Global dividend growth faces two major headwinds in 2018 which could disrupt the otherwise-supportive backdrop for income, according to Martin Currie’s Global Equity Income manager Mark Whitehead.
Dividend growth came in at 7.7 per cent in 2017, with total payouts at an all-time high of USD1.25 trillion. The expectation for 2018 is more of the same, with the growth rate forecast to match 2017’s.
Nonetheless, Whitehead, manager of the Legg Mason IF Martin Currie Global Equity Income fund, said there were risks to the outlook, in particular the threat to global trade from President Trump in the US.

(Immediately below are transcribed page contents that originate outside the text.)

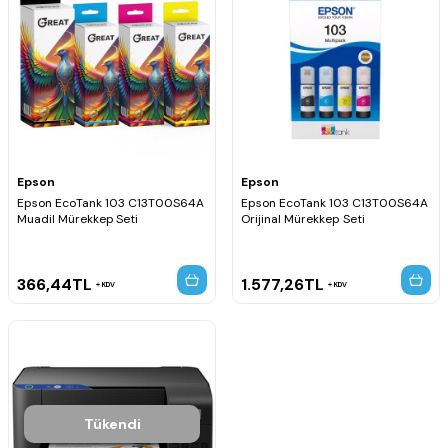
Epson
Epson
Epson EcoTank 103 C13T00S64A
Epson EcoTank 103 C13T00S64A
Muadil Mürekkep Seti
Orijinal Mürekkep Seti
366,44
TL
1.577,26
TL
KDV
KDV
Tükendi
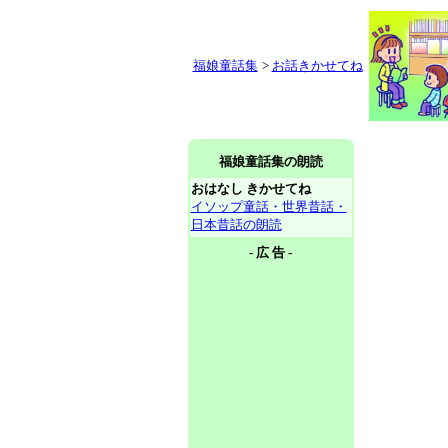
福娘童話集
>
お話きかせてね
福娘童話集の朗読
おはなし きかせてね
イソップ童話・世界昔話・
日本昔話の朗読
- 広 告 -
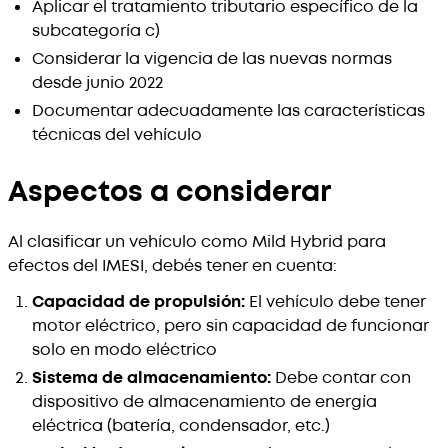
Aplicar el tratamiento tributario específico de la
subcategoría c)
Considerar la vigencia de las nuevas normas
desde junio 2022
Documentar adecuadamente las características
técnicas del vehículo
Aspectos a considerar
Al clasificar un vehículo como Mild Hybrid para
efectos del IMESI, debés tener en cuenta:
Capacidad de propulsión:
El vehículo debe tener
motor eléctrico, pero sin capacidad de funcionar
solo en modo eléctrico
Sistema de almacenamiento:
Debe contar con
dispositivo de almacenamiento de energía
eléctrica (batería, condensador, etc.)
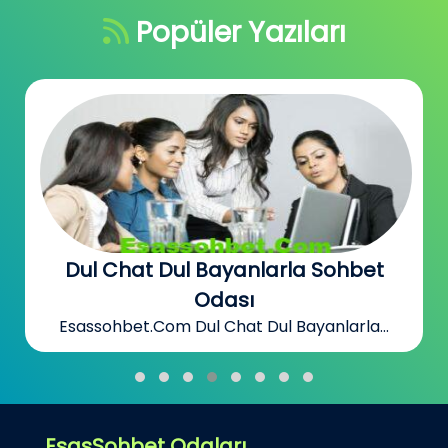
Popüler Yazıları
Dul Chat Dul Bayanlarla Sohbet
Odası
Esassohbet.Com Dul Chat Dul Bayanlarla...
EsasSohbet Odaları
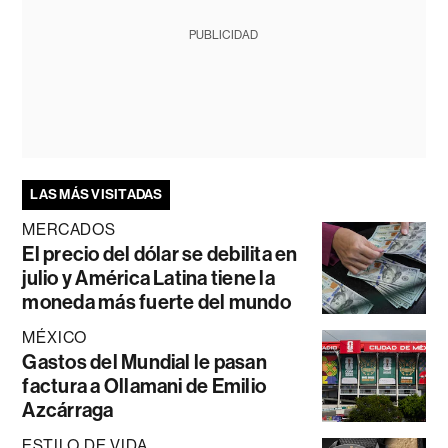
PUBLICIDAD
LAS MÁS VISITADAS
MERCADOS
El precio del dólar se debilita en
julio y América Latina tiene la
moneda más fuerte del mundo
MÉXICO
Gastos del Mundial le pasan
factura a Ollamani de Emilio
Azcárraga
ESTILO DE VIDA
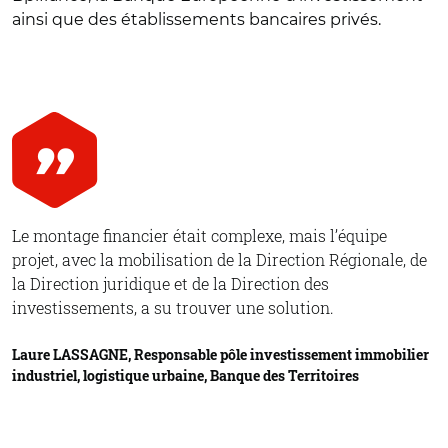
ainsi que des établissements bancaires privés.
Le montage financier était complexe, mais l’équipe
projet, avec la mobilisation de la Direction Régionale, de
la Direction juridique et de la Direction des
investissements, a su trouver une solution.
Laure LASSAGNE, Responsable pôle investissement immobilier
industriel, logistique urbaine, Banque des Territoires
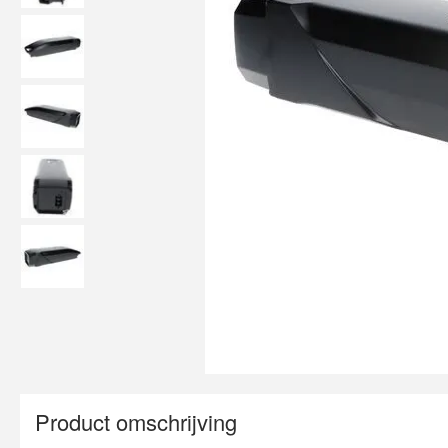
Product omschrijving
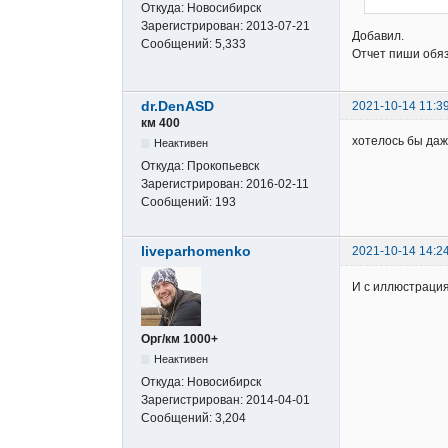
Откуда:
Новосибирск
Зарегистрирован:
2013-07-21
Добавил.
Сообщений:
5,333
Отчет пиши обя
dr.DenASD
2021-10-14 11:3
км 400
хотелось бы даж
Неактивен
Откуда:
Прокопьевск
Зарегистрирован:
2016-02-11
Сообщений:
193
liveparhomenko
2021-10-14 14:2
И с иллюстраци
Орг/км 1000+
Неактивен
Откуда:
Новосибирск
Зарегистрирован:
2014-04-01
Сообщений:
3,204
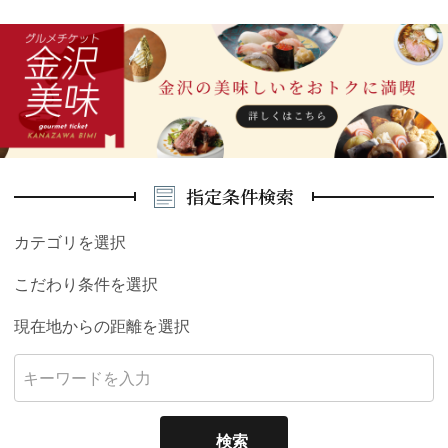
指定条件検索
カテゴリを選択
こだわり条件を選択
現在地からの距離を選択
検索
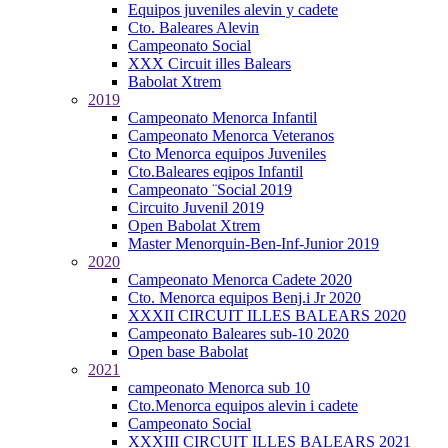
Equipos juveniles alevin y cadete
Cto. Baleares Alevin
Campeonato Social
XXX Circuit illes Balears
Babolat Xtrem
2019
Campeonato Menorca Infantil
Campeonato Menorca Veteranos
Cto Menorca equipos Juveniles
Cto.Baleares eqipos Infantil
Campeonato ¨Social 2019
Circuito Juvenil 2019
Open Babolat Xtrem
Master Menorquin-Ben-Inf-Junior 2019
2020
Campeonato Menorca Cadete 2020
Cto. Menorca equipos Benj.i Jr 2020
XXXII CIRCUIT ILLES BALEARS 2020
Campeonato Baleares sub-10 2020
Open base Babolat
2021
campeonato Menorca sub 10
Cto.Menorca equipos alevin i cadete
Campeonato Social
XXXIII CIRCUIT ILLES BALEARS 2021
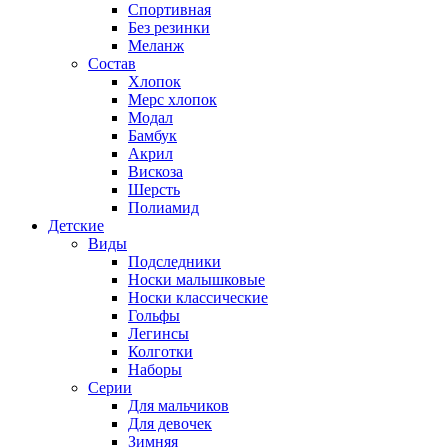
Спортивная
Без резинки
Меланж
Состав
Хлопок
Мерс хлопок
Модал
Бамбук
Акрил
Вискоза
Шерсть
Полиамид
Детские
Виды
Подследники
Носки малышковые
Носки классические
Гольфы
Легинсы
Колготки
Наборы
Серии
Для мальчиков
Для девочек
Зимняя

Whitehead says. “It is a serious risk if the situation becomes even more strained, and for those companies with high levels of foreign sales it could have a significant impact.”
The repercussions of further trade tariffs could be far wider than just China, with European and US-based exporters likely to be among the biggest losers of any tariffs. In particular, areas such as car manufacturers have been singled out. Barriers to trade could rock markets around the globe, Whitehead says.
The other risk he highlighted was the issue of a global economic slowdown. Whilst not a central forecast, it remains a risk that could derail markets.
“If we see growth falter, then that would obviously feed into dividend growth. However, in the current environment we do not see this as a central issue, and indeed growth globally looks solid, with earnings growth forecast at 15 per cent currently,” he says.
Whitehead said banks globally are leading that earnings growth, with the rising interest rate environment in the US in particular a source of opportunities.
“Banks are now much better capitalised than they have been for some time, and that means they are able to pay more attractive, rising dividends now,” says Whitehead. “Therefore, we are seeing some of the strongest earnings and dividend growth globally coming from that sector.”
His fund has positions in regional US banks including Huntington Bank Corp, as well as Caixabank in Spain.
However, he continues to avoid UK-focused banks because of pressures on consumers. “UK banks are not a focus for us because of UK consumer weakness and corporate spending concerns sparked by Brexit, as well as levels of indebtedness.
“Indeed, there is a lot of risk in investing in UK income stocks because of the concentration of payouts, and we don’t have any BP or Shell, for example.”